- Genre: Game show
- Presented by: Ronan Collins
- Starring: Twink (1984-1994) Brendan Grace (1984-1985) Derek Davis (1986-1994)
- Country of origin: Ireland
- Original language: English

Production
- Production locations: RTÉ Television Centre, Donnybrook, Dublin 4, Ireland
- Camera setup: Multi-camera
- Running time: 30 minutes

Original release
- Network: RTÉ 2 RTÉ One
- Release: 21 November 1984 – 9 April 1994

= Play the Game (Irish game show) =

Play The Game is an Irish televised game show version of charades which was broadcast by RTÉ from 1984 to 1994. The show was hosted by Ronan Collins and featured two teams, one captained by Twink and the other by Brendan Grace.
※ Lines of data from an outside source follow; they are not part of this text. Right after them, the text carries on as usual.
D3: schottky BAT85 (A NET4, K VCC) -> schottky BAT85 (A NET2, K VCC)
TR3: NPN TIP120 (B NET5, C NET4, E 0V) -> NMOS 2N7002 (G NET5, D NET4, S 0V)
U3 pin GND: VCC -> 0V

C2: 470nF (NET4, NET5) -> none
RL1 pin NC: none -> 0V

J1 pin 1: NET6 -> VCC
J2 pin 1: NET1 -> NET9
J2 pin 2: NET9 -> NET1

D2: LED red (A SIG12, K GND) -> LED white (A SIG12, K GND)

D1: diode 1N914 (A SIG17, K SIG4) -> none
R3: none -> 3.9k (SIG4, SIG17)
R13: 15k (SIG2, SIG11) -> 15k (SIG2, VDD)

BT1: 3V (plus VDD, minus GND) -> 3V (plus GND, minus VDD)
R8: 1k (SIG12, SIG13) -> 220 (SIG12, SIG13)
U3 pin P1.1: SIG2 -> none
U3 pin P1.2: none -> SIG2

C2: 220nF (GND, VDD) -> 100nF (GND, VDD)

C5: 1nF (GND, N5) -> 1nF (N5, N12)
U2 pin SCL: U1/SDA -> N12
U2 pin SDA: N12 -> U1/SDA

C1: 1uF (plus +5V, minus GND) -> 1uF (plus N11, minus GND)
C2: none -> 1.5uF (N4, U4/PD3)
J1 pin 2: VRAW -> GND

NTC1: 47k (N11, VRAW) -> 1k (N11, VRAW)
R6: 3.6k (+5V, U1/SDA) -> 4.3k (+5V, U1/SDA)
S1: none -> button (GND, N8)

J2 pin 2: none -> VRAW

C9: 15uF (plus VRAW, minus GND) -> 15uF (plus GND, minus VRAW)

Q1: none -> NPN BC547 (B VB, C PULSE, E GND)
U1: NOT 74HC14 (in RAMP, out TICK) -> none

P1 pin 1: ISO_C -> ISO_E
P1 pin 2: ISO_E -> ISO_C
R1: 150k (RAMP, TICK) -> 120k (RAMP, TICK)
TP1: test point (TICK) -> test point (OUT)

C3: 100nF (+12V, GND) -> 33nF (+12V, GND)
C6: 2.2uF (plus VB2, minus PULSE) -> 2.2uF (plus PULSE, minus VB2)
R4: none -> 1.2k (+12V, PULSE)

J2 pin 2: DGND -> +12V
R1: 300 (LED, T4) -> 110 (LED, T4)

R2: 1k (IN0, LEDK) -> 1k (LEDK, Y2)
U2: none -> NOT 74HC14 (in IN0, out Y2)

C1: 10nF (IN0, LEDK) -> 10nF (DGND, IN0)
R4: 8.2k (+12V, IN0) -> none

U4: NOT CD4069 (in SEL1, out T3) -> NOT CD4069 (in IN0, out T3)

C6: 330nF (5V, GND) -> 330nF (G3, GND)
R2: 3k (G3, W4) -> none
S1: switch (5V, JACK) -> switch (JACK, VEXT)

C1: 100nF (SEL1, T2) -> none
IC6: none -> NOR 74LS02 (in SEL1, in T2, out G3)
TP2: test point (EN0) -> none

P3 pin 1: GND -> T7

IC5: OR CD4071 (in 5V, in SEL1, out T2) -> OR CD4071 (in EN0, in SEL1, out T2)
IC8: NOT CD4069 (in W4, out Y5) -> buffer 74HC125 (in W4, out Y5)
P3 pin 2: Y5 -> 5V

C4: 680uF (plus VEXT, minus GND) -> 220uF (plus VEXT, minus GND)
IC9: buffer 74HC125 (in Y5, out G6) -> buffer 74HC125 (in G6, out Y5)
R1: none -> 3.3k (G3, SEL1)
Later versions of the programme had Derek Davis as captain of the men's team.

==Format==
The game was based on charades, a party game where players used mime rather than speaking to demonstrate a name, phrase, book, play, film or television programme. Each player was given roughly two minutes to act out their given subject in front of his/her team, and if the others were unsuccessful in guessing correctly, the opposing team would have a chance to answer for a bonus point.

It was similar to the UK gameshow Give Us A Clue.